> _WHAT IS EXPECTED_: Copy exactly, and copy only, the lines from the one bearing "#86, priority: Low -> High" through the final line of the records.

> _MATERIAL FOR THIS EXERCISE_:
---+---

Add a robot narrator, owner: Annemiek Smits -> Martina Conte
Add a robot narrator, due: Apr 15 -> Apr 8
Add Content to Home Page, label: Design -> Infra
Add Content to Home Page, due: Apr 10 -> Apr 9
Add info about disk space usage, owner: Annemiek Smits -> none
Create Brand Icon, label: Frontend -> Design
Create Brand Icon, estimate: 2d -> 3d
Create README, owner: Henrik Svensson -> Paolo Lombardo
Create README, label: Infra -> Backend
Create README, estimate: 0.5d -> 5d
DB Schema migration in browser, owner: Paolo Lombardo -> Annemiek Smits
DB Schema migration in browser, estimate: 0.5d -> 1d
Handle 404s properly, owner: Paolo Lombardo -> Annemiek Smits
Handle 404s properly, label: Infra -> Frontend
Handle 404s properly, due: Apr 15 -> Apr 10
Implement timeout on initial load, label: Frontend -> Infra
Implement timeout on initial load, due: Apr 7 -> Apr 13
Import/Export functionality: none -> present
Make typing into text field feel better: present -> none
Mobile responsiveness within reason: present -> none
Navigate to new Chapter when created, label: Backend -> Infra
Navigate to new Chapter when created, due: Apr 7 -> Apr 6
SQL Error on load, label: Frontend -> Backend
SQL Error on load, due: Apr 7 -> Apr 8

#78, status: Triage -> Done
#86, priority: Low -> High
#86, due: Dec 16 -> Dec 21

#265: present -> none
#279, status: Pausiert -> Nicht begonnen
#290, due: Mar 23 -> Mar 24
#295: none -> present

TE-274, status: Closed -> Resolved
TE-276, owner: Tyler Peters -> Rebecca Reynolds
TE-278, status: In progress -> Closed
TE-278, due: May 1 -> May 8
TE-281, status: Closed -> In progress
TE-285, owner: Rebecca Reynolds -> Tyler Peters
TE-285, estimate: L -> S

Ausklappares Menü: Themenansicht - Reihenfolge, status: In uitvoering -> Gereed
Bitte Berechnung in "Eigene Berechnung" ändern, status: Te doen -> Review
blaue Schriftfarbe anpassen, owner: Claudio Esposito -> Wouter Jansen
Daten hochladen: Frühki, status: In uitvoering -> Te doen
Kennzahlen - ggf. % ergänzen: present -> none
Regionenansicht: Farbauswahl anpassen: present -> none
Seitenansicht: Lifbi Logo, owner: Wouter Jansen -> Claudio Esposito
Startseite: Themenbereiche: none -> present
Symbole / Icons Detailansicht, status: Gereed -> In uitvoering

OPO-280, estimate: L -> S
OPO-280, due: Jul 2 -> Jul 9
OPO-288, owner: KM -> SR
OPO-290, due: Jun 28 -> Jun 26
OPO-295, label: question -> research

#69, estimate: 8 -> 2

---+---

> _EXPECTED ANSWER_:
#86, priority: Low -> High
#86, due: Dec 16 -> Dec 21

#265: present -> none
#279, status: Pausiert -> Nicht begonnen
#290, due: Mar 23 -> Mar 24
#295: none -> present

TE-274, status: Closed -> Resolved
TE-276, owner: Tyler Peters -> Rebecca Reynolds
TE-278, status: In progress -> Closed
TE-278, due: May 1 -> May 8
TE-281, status: Closed -> In progress
TE-285, owner: Rebecca Reynolds -> Tyler Peters
TE-285, estimate: L -> S

Ausklappares Menü: Themenansicht - Reihenfolge, status: In uitvoering -> Gereed
Bitte Berechnung in "Eigene Berechnung" ändern, status: Te doen -> Review
blaue Schriftfarbe anpassen, owner: Claudio Esposito -> Wouter Jansen
Daten hochladen: Frühki, status: In uitvoering -> Te doen
Kennzahlen - ggf. % ergänzen: present -> none
Regionenansicht: Farbauswahl anpassen: present -> none
Seitenansicht: Lifbi Logo, owner: Wouter Jansen -> Claudio Esposito
Startseite: Themenbereiche: none -> present
Symbole / Icons Detailansicht, status: Gereed -> In uitvoering

OPO-280, estimate: L -> S
OPO-280, due: Jul 2 -> Jul 9
OPO-288, owner: KM -> SR
OPO-290, due: Jun 28 -> Jun 26
OPO-295, label: question -> research

#69, estimate: 8 -> 2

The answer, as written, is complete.